Mit diesem sehr speziellen, weil von hohen Anforderungen geprägten Geschäft ist das 400 Jahre alte Unternehmen einer dieser typisch deutschen Nischenhersteller, die außerhalb der Branche keiner kennt, die in ihrer Industrie aber weltweit ganz vorne mitspielen. Saxonia Eurocoin ist nach dem südkoreanischen Wettbewerber Poongsan der zweitgrößte Blankmünzenhersteller. Rund 90 Prozent der Produktion aus Halsbrücke gehen ins Ausland.
Ein Drittel aller Rohlinge für die Euro-Münzen stammt aus Sachsen. Von den Ein- und Zwei-Cent-Münzen wurden sogar 80 Prozent in diesen Hallen ausgestanzt, chemisch bearbeitet und geschliffen, bevor sie ihre Reise in die Prägeanstalten der Euro-Länder antraten. Auch der Schweizer Franken stammt zu großen Teilen aus Halsbrücke. An manchen Tagen stellt die sächsische Geldmaschine Münzronden mit einem angehenden Wert von mehreren Millionen Euro her.

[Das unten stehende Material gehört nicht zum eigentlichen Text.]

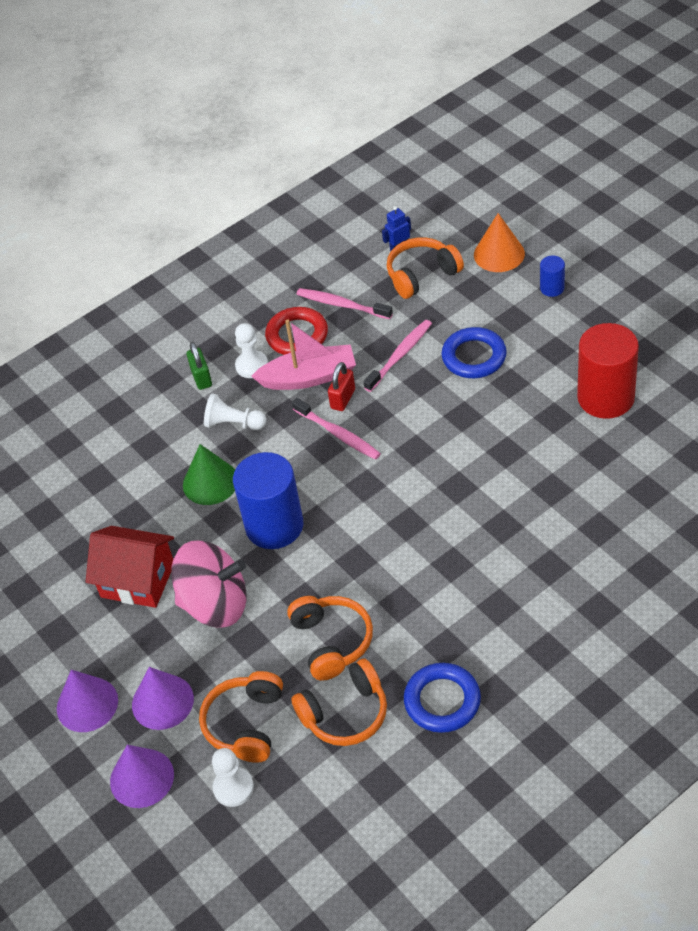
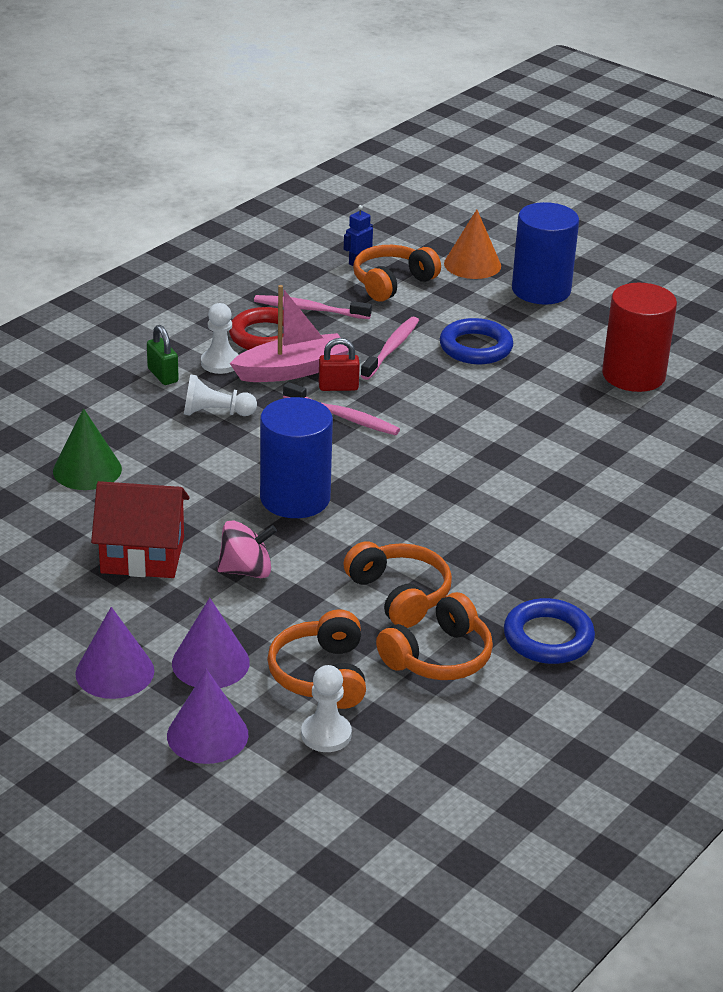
camera: 20 degrees left, 15 degrees down
pink spinning top [171,540,247,628] -> pink spinning top [217,520,277,578], size x0.61
green cone [183,444,235,505] -> green cone moved to [53,408,122,490]
red padlock [328,362,355,411] -> red padlock turned 75 degrees clockwise [319,338,360,391]
blue cylinder [540,256,565,297] -> blue cylinder [512,202,579,305], size x2.19

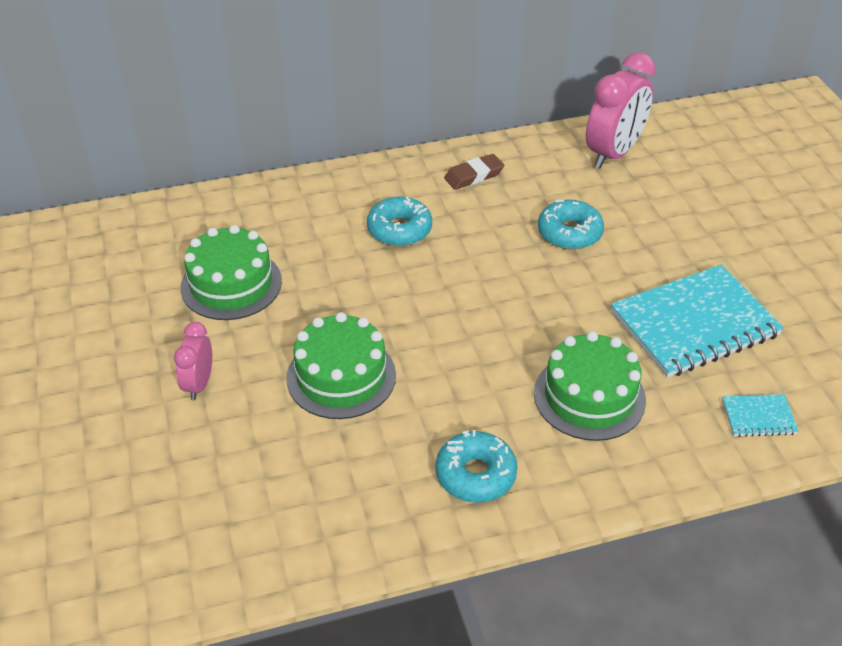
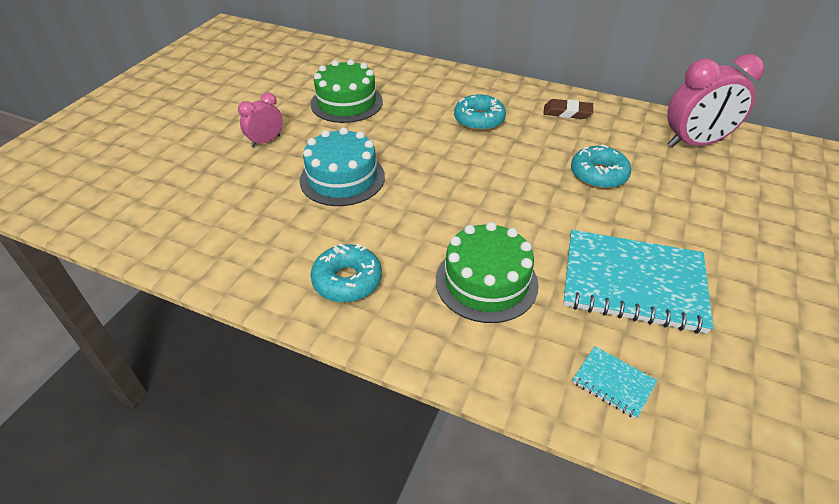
camera: 40 degrees right, 0 degrees up
green cake [286,312,396,419] -> turquoise cake [299,127,385,206]

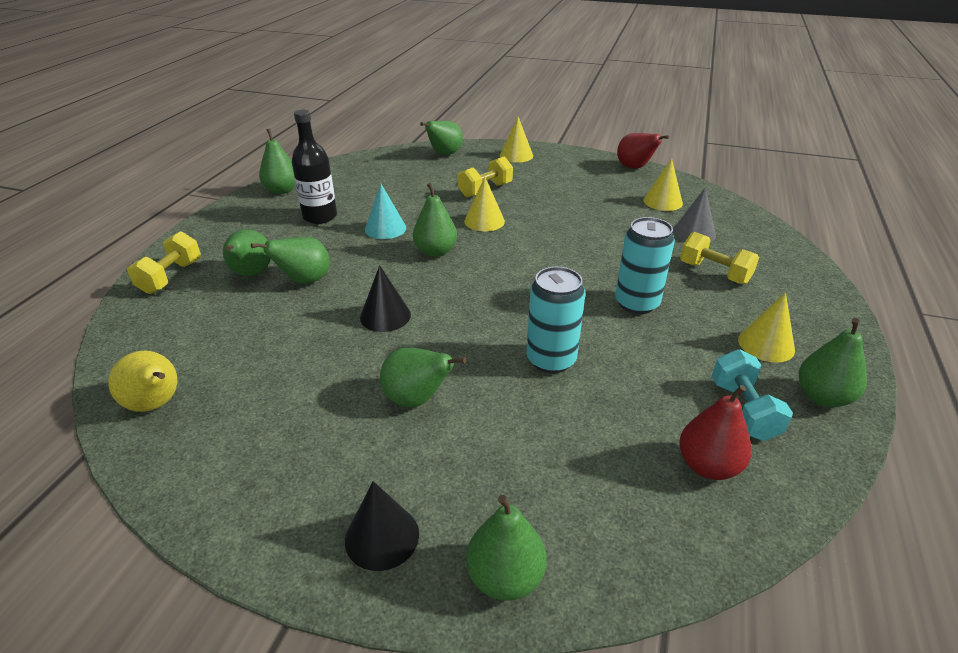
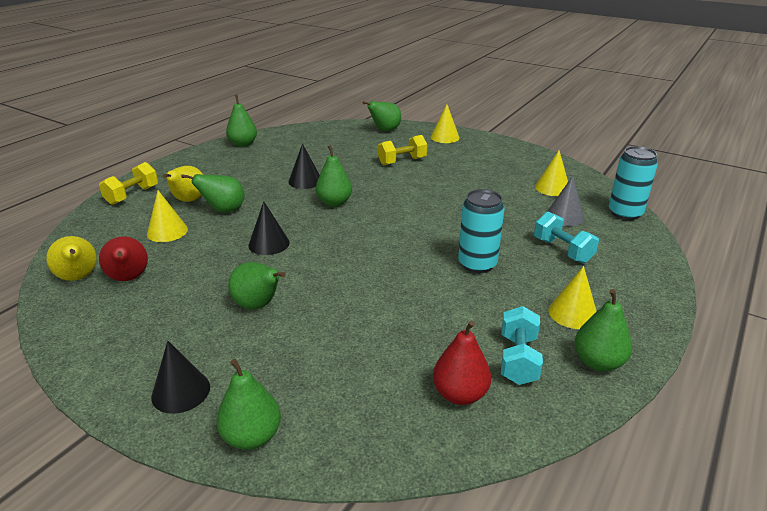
camera: 15 degrees right, 5 degrees down
green pear [223,229,271,276] -> yellow pear [163,166,203,202]
black bottle [292,110,337,224] -> none
turquoise cone [365,184,406,239] -> black cone [288,143,320,189]
yellow cone [464,177,505,232] -> yellow cone moved to [147,190,188,242]
turquoise can [526,266,585,373] -> turquoise can moved to [609,146,658,220]
red pear [617,133,669,169] -> red pear moved to [99,237,148,281]
yellow dumbbell [680,232,759,284] -> turquoise dumbbell [534,212,599,263]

Die Ronden sind alles andere als simple Blechplättchen aus Stahl, Kupfer oder Messing. Immerhin entsteht im Durchschnitt etwa ein Drittel der Kosten zur Münzherstellung bei den Produzenten der Rohlinge, ein weiteres Drittel machen die Rohstoffkosten aus, der Rest der Wertschöpfung entfällt auf die Münzprägung.
Voll ausgelastet
Die Finanzministerien und Prägeanstalten sind äußerst penibel, wenn es um den Gehalt der verschiedenen Metalle bei den Legierungen, um den Grad des Magnetismus, die Toleranzen bei den Abmessungen oder um die Dicke einer Messingauflage geht. Auch die Härte der Blankmünzen ist genau festgelegt. Stundenlang werden sie auf definierten, geheim gehaltenen Temperaturen geglüht und dann kontrolliert und verzögert abgekühlt, damit der Härtegrad stimmt.
Abweichungen dulden die Kunden nicht. Würden beispielsweise in einer Charge der Ein-Baht-Münzen diese nur um 0,03 Gramm im Gewicht schwanken, würde das thailändische Finanzministerium die Ronden umgehend zurückschicken.

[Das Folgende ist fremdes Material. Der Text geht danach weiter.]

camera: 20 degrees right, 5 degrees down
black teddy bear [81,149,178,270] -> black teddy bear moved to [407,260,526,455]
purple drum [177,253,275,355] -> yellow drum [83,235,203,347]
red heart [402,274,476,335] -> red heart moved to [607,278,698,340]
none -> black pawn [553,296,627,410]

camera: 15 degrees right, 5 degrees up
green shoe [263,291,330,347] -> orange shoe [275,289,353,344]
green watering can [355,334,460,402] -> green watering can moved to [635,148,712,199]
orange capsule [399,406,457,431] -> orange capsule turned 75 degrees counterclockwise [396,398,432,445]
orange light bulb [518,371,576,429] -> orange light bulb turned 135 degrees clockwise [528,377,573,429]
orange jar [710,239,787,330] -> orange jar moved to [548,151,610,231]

Doch weil Retouren selten vorkommen, läuft es gut für die Sachsen. "Wir sind seit drei Jahren voll ausgelastet", sagt Siegel. Bis zum Jahresende werde sich daran dank des gut gefüllten Auftragsbuches auch nichts ändern.
Das war nicht immer so. Als der heute 35-Jährige vor fünf Jahren ins Unternehmen kam, fand er einen Sanierungsfall vor. Die Muttergesellschaft Deutsche Nickel AG hatte gerade eine Pleite hingelegt. Das Management hatte sich nach und nach dünne gemacht oder war gegangen worden. Auch die Vertriebstruppe, bis dahin bei der Deutschen Nickel angebunden, hatte sich aufgelöst. Der Betrieb war hoch verschuldet, weil die Einnahmen in die zentrale Kasse der Vorgängerhol- ding geflossen waren. "Die Banken winkten bei meinen ersten Besuchen gleich ab", erinnert sich Siegel.
Der sportive Manager, zu dessen Steckenpferden Bergsteigen oberhalb der 5000-Meter-Grenze gehört, wusste, was auf ihn zukam. In den Jahren zuvor hatte der Wirtschaftsprüfer und Steuerberater die Abschlüsse der Holding testiert. Dennoch nahm er den Job an. "Zahlenwerke anderer Unternehmen zu analysieren ist nicht uninteressant", sagt Siegel, "aber ich wollte gestalten."
Die Deutsche Nickel AG hatte zwar während der Euro-Einführung viel Geld verdient, aber sich nur unzureichend auf das Auftragsloch danach vorbereitet. In den Jahren 2004 und 2005 stiegen die US-Finanzhäuser Goldman Sachs, Bear Stearns, Morgan Stanley und Värde Partners ein. Sie hatten Kredite und Anleihen des Pleiteunternehmens günstig erworben und ermöglichten sich und anderen Gläubigern über einen Börsengang den Tausch von Schulden gegen Anteile. Weil so etwas nach deutschem Recht nicht möglich ist, gründeten die Investoren als Nachfolgegesellschaft der Deutschen Nickel AG die DNick plc. Sie ist trotz des Firmensitzes in Schwerte eine britische Aktiengesellschaft.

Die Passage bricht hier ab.